Paying for Smart Cities

As cities learn more about smart technology and the promise it holds for better management of their urban centers, the issue of funding raises concerns about the viability of implementation. How will they pay for the huge investment to support smart city initiatives? Likely, the cost to implement city-wide, smart technology far outweighs the available municipal dollars in the operating budget. In fact, funding is the most significant hurdle to face when deploying smart city projects according to Black & Veatch’s 2017 Smart City/Smart Utility Report, whose survey data indicate that only 16% of municipalities can self-fund a smart city initiative.

Many cities therefore, are looking for creative financing to help fund their efforts. One of the more popular ways being considered is the use of public-private partnerships (PPPs). Public-private partnerships have been around for a long while – as early as the 1400’s in Europe, and presumably came to America along with European settlers. Despite the partnership’s longevity, its renewed popularity as a current funding possibility is gaining speed. Black and Veatch agree. Overwhelmingly, they cite PPPs as the most effective financing model for smart city initiatives by both government entities and smart service providers alike (74.5%). The second and third most effective financing models for smart city initiatives are government grants/subsidies (51.9%) and tax incentives (41.7%), respectively.

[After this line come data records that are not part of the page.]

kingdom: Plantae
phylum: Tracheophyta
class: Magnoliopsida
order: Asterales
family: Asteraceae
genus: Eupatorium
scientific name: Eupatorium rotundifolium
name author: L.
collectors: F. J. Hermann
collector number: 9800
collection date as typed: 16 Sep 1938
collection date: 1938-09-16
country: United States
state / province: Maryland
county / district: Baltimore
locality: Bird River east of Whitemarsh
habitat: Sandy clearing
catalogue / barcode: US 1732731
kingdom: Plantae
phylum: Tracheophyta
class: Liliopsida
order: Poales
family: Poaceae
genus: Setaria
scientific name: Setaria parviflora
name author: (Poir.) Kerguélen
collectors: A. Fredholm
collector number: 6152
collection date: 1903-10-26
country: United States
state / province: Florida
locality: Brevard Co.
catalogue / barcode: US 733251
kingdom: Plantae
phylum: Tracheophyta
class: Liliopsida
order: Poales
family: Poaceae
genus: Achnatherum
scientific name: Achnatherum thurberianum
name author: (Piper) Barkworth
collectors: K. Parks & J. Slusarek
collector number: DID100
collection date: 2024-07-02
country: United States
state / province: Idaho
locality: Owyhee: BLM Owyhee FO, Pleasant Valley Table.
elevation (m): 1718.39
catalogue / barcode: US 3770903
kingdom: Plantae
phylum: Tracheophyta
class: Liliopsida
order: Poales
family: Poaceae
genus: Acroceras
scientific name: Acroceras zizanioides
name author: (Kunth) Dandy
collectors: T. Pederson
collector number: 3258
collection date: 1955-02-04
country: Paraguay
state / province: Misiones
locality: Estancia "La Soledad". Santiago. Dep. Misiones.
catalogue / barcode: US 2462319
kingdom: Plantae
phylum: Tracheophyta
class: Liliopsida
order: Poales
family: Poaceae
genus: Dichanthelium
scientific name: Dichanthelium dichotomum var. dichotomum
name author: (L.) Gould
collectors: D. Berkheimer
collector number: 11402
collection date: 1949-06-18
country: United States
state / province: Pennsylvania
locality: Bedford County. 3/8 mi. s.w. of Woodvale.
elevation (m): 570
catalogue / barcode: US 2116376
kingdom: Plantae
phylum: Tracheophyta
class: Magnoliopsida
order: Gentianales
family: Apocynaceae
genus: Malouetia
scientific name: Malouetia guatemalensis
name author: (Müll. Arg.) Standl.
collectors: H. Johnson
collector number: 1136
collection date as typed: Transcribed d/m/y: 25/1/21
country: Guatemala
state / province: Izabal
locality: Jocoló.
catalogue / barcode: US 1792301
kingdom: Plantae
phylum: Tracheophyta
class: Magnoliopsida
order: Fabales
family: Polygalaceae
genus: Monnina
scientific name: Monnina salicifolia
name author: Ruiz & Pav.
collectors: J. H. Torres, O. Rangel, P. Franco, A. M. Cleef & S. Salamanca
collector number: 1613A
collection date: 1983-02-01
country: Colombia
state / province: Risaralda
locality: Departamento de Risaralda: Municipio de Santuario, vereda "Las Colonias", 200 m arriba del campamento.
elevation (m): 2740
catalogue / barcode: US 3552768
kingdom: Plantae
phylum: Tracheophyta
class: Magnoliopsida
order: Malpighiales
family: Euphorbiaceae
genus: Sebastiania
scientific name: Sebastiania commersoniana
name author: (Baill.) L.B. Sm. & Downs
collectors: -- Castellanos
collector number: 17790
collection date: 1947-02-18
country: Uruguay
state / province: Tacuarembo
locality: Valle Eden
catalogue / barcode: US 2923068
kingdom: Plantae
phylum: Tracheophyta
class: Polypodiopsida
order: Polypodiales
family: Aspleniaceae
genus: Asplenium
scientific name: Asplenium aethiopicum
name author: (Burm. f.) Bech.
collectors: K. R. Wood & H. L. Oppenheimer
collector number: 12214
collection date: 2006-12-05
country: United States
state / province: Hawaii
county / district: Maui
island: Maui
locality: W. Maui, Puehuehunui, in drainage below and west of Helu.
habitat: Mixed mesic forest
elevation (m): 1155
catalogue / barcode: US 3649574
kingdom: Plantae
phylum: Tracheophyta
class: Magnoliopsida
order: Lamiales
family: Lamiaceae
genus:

There are three basic funding models for the Smart City expansion within the public-private partnership structure according to IHS Markit Research.

“Smart City projects are typically deployed via partnerships between the public and private sectors. The main business models include build-operate-transfer (BOT), build-operate-comply (BOC) and municipal-owned-deployment (MOD).

The most common model is BOT, where city planners work closely with an external private partner that, in turn, develops the services and deploys the necessary infrastructure. The third party is also responsible for the operation and continued management of the infrastructure, until such time when it is transferred back to the city.

The BOC and MOD models, in comparison, assign varying levels of responsibility in the building, operation or maintenance of smart city projects for the public and private sectors that are involved in those works.”

Cities like Columbus, OH, home of , and the Columbus Partnership, are actively engaged in seeking out PPPs as part of their Smart City buildout. Other cities are following their lead. The exact definition of a PPP today is however, up for debate and highly individualized. There are many unclear issues around financial responsibility, ongoing operations, and ultimately ownership of the asset or service in question.
To help cities navigate the complex world of complex funding challenge of public-private partnerships, the Smart Cities Council has published a detailed Smart Cities Financing Guide, with “Expert analysis of 28 municipal finance tools for city leaders investing in the future”.

Finding and negotiating creative financing approaches will be critical to widespread adoption of smart city practices. Private companies will play a significant financial role in making that happen.